Qu’est-ce que la multitude ? Qu’est-ce que le Seigneur entendait quand il employait ce mot que nous n’avons guère l’habitude d’utiliser ? Il désigne bien sûr l’ensemble des hommes, mais dans notre culture occidentale, on préfère employer le terme abstrait d’« humanité ». Un terme qui a tendance à oublier ceux qui la composent. Neil Armstrong, quand il posa le pied sur la Lune, dit cette phrase célèbre : « un petit pas pour l’homme, un grand pas pour l’humanité. » Là aussi ce terme d’« humanité » connote la masse humaine - sans distinction des individus - que la science mène de progrès en progrès.


Quand Jésus emploie le mot de multitude, il voit bien sûr l’ensemble des hommes, mais sans oublier aucun de ses membres. Il voit la somme riche et impressionnante des toutes les créatures humaines. Avec une nuance que Neil Armstrong ne sentait pas : la multitude, aux yeux de Jésus, est une multitude blessée par le péché. Elle est une foule errante, morcelée, qui ne sait pas trouver en elle-même son unité. Nous pouvons en faire particulièrement le constat de nos jours. Le cardinal Lustiger, ancien archevêque de Paris, disait que les foules contemporaines sont des foules de solitaires. Or, l’œuvre de Jésus, celle qu’il réalise dans sa mort et dans sa résurrection, c’est de devenir le centre de la multitude. En mourant sur la croix, il donne sa vie en rançon pour la multitude (Mc 10,45). Et en ressuscitant, il devient l’aîné d’une multitude de frères (Rm 8,29).

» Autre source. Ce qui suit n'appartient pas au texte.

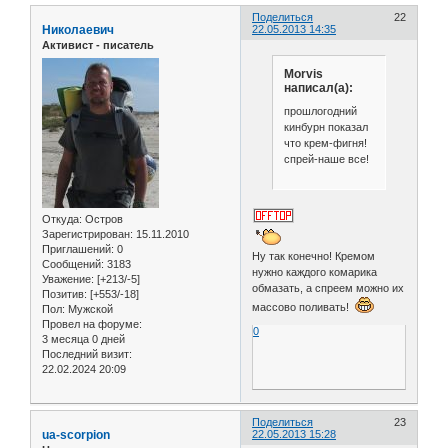
Поделиться
22
Николаевич
22.05.2013 14:35
Активист - писатель
Morvis
написал(а):
прошлогодний
кинбурн показал
что крем-фигня!
спрей-наше все!
Откуда:
Остров
Зарегистрирован
: 15.11.2010
Приглашений:
0
Ну так конечно! Кремом
Сообщений:
3183
нужно каждого комарика
Уважение:
[+213/-5]
обмазать, а спреем можно их
Позитив:
[+553/-18]
массово поливать!
Пол:
Мужской
Провел на форуме:
0
3 месяца 0 дней
Последний визит:
22.02.2024 20:09
Поделиться
23
ua-scorpion
22.05.2013 15:28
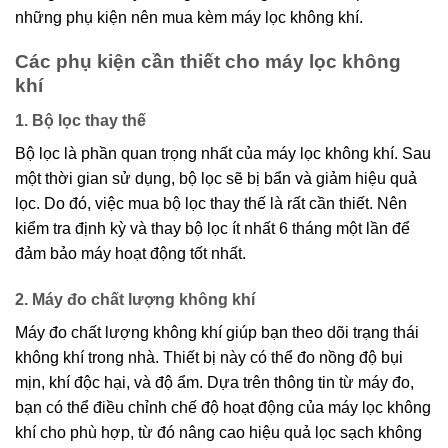
những phụ kiện nên mua kèm máy lọc không khí.
Các phụ kiện cần thiết cho máy lọc không
khí
1. Bộ lọc thay thế
Bộ lọc là phần quan trọng nhất của máy lọc không khí. Sau
một thời gian sử dụng, bộ lọc sẽ bị bẩn và giảm hiệu quả
lọc. Do đó, việc mua bộ lọc thay thế là rất cần thiết. Nên
kiểm tra định kỳ và thay bộ lọc ít nhất 6 tháng một lần để
đảm bảo máy hoạt động tốt nhất.
2. Máy đo chất lượng không khí
Máy đo chất lượng không khí giúp bạn theo dõi trạng thái
không khí trong nhà. Thiết bị này có thể đo nồng độ bụi
mịn, khí độc hại, và độ ẩm. Dựa trên thông tin từ máy đo,
bạn có thể điều chỉnh chế độ hoạt động của máy lọc không
khí cho phù hợp, từ đó nâng cao hiệu quả lọc sạch không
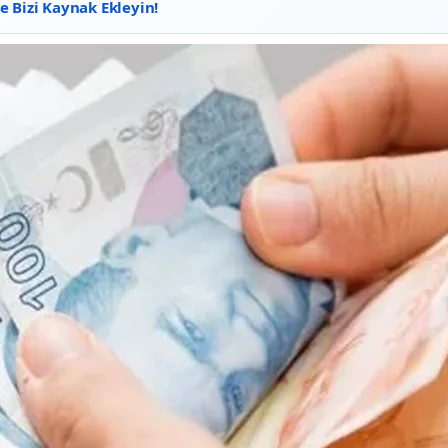
 Bizi Kaynak Ekleyin!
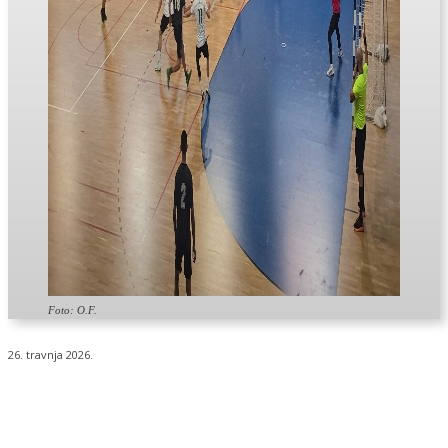
Foto: O.F.
26. travnja 2026.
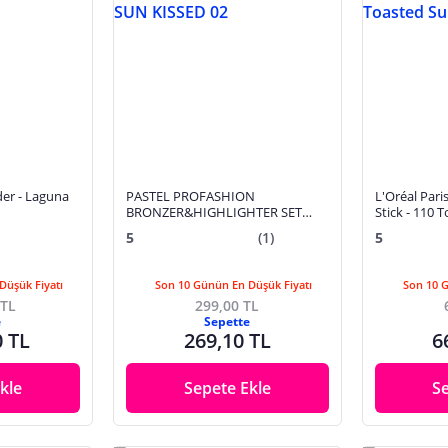
er - Laguna
PASTEL PROFASHION
L'Oréal Paris
BRONZER&HIGHLIGHTER SET
Stick - 110 
SUN KISSED 02
5
(1)
5
Düşük Fiyatı
Son 10 Günün En Düşük Fiyatı
Son 10 
 TL
299,00 TL
e
Sepette
0 TL
269,10 TL
6
kle
Sepete Ekle
S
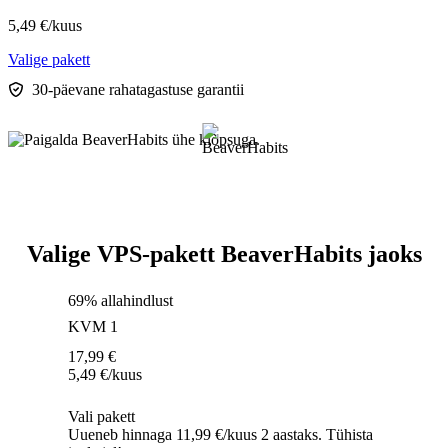
5,49
€
/kuus
Valige pakett
30-päevane rahatagastuse garantii
Valige VPS-pakett BeaverHabits jaoks
69% allahindlust
KVM 1
17,99
€
5,49
€
/kuus
Vali pakett
Uueneb hinnaga 11,99 €/kuus 2 aastaks. Tühista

Saint Paul le dit d’une autre façon dans sa lettre aux Éphésiens : le plan de Dieu consiste à tout ramener sous un seul chef, le Christ. Retenons que Jésus fait de la multitude, de ces foules sans berger et affamées, une multitude sauvée, une multitude réunie en lui. J’insiste sur cette vision qui était celle des Pères, mais qui nous est devenue si peu familière, à savoir que Jésus voit l’humanité sans oublier aucun de ses membres et qu’également, quand il voit un homme en particulier, il le voit toujours en lien avec les autres. Pour les anciens chrétiens, l’humanité est UNE. Elle a été créée une et elle a pour vocation à être une. Et c’est par leur unité entre eux que les hommes deviennent véritablement image de Dieu : jamais seul ou isolé.


Ce projet d’être et de faire l’unité du genre humain, Jésus le révèle à la Cène. Il progresse et se réalise peu à peu chaque fois que nous célébrons l’eucharistie. Ce fut à ce point présent à la conscience des premiers chrétiens que pendant les premières dizaines d’années de l’histoire de l’Église, il n’y avait qu’une seule eucharistie célébrée par Église locale - par diocèse, dirions-nous - celle de l’évêque avec ses prêtres au milieu du peuple chrétien. Cette conscience a perduré même quand le nombre de paroisses s’est mis à augmenter. L’évêque envoyait un diacre porter un morceau de son eucharistie à mêler au calice du prêtre qui célébrait.


Ce rite, nous l’avons gardé, quand lors de l’Agnus Dei, le prêtre laisse tomber un fragment de l’hostie dans le SaintSang. Ainsi, le fruit de l’Eucharistie - le but que nous visons en la célébrant - c’est l’unité de la multitude ! Cela a une conséquence sur notre communion : lorsque nous nous approchons de l’autel pour recevoir le Corps du Christ, nous ne communions jamais pour nous tout seul. L’aspect individuel de l’eucharistie s’est développé naturellement au cours des âges, à la faveur de l’évolution culturelle, mais communier n’est jamais un acte privé. Quand nous communions, nous avons à porter le souci de la multitude, y compris de ceux qui ne sont pas encore explicitement unis au Christ. Oui, bien sûr, quand nous recevons le Corps du Christ, c’est au Seigneur que nous communions, mais nous communions encore à tous avec qui il est uni, c’est-à-dire tous les membres de son Corps.